While the district commissioner’s response questioned the legality of the state audit, it went on to address the issues listed and disagreed with most of them. For example, the commissioners claimed that during discussions in public meetings they had properly documented the need for tubing hills costs.

“We didn’t build a tubing hill with it [CARES] With money, we’ve expanded Tubing Hill, “Haslem told The Tribune, adding that expansion would be needed during the pandemic to” create space and get people outside. “

The Commissioner acknowledged that the audit revealed a handful of valid items – for example, their financial tracking software needs to be revised. You should have disclosed any conflicts of interest. And they should have obtained quotes for their social media contractor.

“We agree, we screwed it up,” said Haslem.

But he disagreed with most of the test’s allegations, saying Dougall was using the test to “harass” the county. “I’m not trying to start a war with the state auditor,” said Haslem.[but] I would like to see that every agency follows state regulations. “

The commission refused to sign a representation letter claiming the county had properly reported its financial information, developed solid internal controls and assumed responsibility for its financial statements – something that all financial audits require, Dougall told The Tribune.

When asked why the commission refused to sign the letter, Haslem alluded to a feud the commissioners had with the county officer / auditor Mike Wilkins. The commissioners stripped Wilkins of his budgetary oversight agency in 2019 and reassigned her to a new budgetary officer under their leadership – something that criticized the district audit as a disguise of accountability. Earlier this year, they also attempted to remove the clerk / auditor from his accounting authority, which Wilkins denounced as a disruption of checks and balance sheets.

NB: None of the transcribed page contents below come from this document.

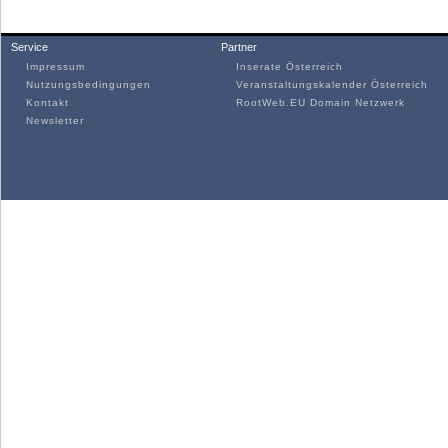
Service
Partner
Impressum
Inserate Österreich
Nutzungsbedingungen
Veranstaltungskalender Österreich
Kontakt
RootWeb.EU Domain Netzwerk
Newsletter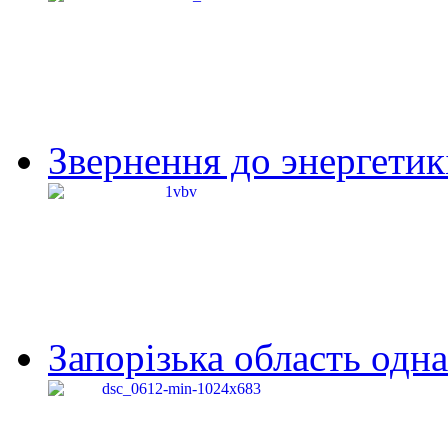
Звернення до энергетик
Запорізька область одна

That effort lost its vigor when a similar move in Utah County won the ire of Lt. Gov. Deidre Henderson, who called it “insane,” and Utah Senator Jake Anderegg, who called it a “grip on power”, stoked.

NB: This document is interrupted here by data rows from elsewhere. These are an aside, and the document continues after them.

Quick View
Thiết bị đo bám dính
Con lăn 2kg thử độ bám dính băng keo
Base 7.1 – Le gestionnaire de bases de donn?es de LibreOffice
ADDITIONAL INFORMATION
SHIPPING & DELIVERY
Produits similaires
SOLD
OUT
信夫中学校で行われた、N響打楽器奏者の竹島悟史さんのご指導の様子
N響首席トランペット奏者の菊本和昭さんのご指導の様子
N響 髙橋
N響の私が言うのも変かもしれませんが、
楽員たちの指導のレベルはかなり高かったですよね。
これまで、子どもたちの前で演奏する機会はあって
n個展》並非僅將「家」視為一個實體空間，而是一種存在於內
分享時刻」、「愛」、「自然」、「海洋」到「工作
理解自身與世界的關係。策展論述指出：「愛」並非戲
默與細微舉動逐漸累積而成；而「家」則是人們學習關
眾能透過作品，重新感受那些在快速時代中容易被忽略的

But the state’s audit revealed several concerns about the Uintah County Clerk / Auditor’s office, which challenged Wilkins’ skills and expertise.

Wilkins told the Tribune the commissioners “threw me under the bus,” but referred the newspaper to his written response to the state auditor’s findings.

In that answer, which was shorter and more measured than the commissioners’ refutation, Wilkins also contradicted many of the statements relating to his office and assessments of his capabilities. Nonetheless, he noted that his office would “make more efforts” to track the county’s assets and put in place internal controls.

The state audit concluded with the finding that the county government’s response highlighted “the lack of understanding and responsibility” regarding the county’s financial reporting and oversight, which the auditor identified as “concerning”.

“Although penalties could be imposed,” Dougall told The Tribune, “we hope our office and other stakeholders can work with various county officials to help the Uintah County take appropriate corrective action.”